**Source document**:
■ ■ ■ ■

How We Figure Out Which Tweets are Credible

Researchers at the Georgia Institute of Technology have developed a new language model showing which words and phrases positively or negatively influence the credibility of world events reported on Twitter.

The study, which scanned 66 million tweets regarding nearly 1,400 real-world events, suggests that the words of millions of people on social media may offer considerable information about an event’s credibility, even when an event is still in progress.

“There have been many studies about social media credibility in recent years, but very little is known about what types of words or phrases create credibility perceptions during rapidly unfolding events,” said Tanushree Mitra, the Georgia Tech Ph.D. candidate who led the research.

The team studied tweets regarding world events in 2014 and 2015, including the emergence of Ebola in West Africa, the Charlie Hebdo attack in Paris and the death of Eric Garner in New York City.

■ ■ ■ ■

**Problems to solve**:
1. Answer these questions using the article on tweet credibility above, one answer per line, marked like the questions.
(a) How many tweets did the study scan?
(b) Who led the research, and what was that person's position?
(c) From which years were the world events the team studied?
2. In the article on tweet credibility, rewrite the paragraph beginning "The study, which scanned" as one shorter sentence that keeps its main facts.

■ ■ ■ ■

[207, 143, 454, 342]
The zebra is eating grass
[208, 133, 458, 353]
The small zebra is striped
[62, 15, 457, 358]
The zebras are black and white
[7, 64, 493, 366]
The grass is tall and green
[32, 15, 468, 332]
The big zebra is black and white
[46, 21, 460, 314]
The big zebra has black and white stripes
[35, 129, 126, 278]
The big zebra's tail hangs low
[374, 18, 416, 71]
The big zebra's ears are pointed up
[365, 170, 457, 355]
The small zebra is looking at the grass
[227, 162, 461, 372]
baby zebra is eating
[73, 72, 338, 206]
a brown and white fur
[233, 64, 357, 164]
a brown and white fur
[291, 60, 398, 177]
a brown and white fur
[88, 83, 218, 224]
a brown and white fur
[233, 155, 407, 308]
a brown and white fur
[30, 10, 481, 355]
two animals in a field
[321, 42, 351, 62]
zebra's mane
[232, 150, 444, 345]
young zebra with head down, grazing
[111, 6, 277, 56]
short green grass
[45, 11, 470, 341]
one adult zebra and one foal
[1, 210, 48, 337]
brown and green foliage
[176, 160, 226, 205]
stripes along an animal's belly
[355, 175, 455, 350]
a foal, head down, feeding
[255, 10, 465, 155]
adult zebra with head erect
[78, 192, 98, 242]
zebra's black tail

■ ■ ■ ■

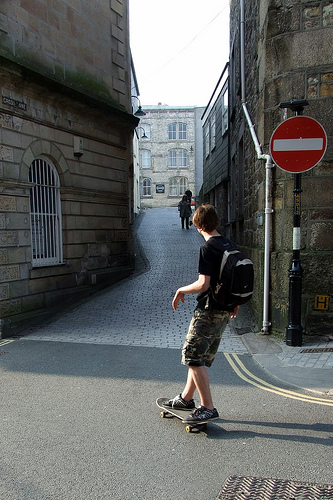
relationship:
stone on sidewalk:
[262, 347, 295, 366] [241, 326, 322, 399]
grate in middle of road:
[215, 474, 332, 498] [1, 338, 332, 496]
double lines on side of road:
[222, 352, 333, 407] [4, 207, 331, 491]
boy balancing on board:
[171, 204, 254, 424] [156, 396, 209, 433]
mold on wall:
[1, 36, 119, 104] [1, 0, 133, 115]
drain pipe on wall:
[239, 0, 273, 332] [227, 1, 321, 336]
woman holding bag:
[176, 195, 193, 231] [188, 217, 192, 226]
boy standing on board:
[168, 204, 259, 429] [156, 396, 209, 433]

■ ■ ■ ■

**Responses**:
1.
(a) 66 million tweets.
(b) Tanushree Mitra, a Georgia Tech Ph.D. candidate.
(c) 2014 and 2015.

2. The study covered 66 million tweets on nearly 1,400 real-world events and suggests that what millions of people say on social media may reveal much about an event's credibility, even while the event is still in progress.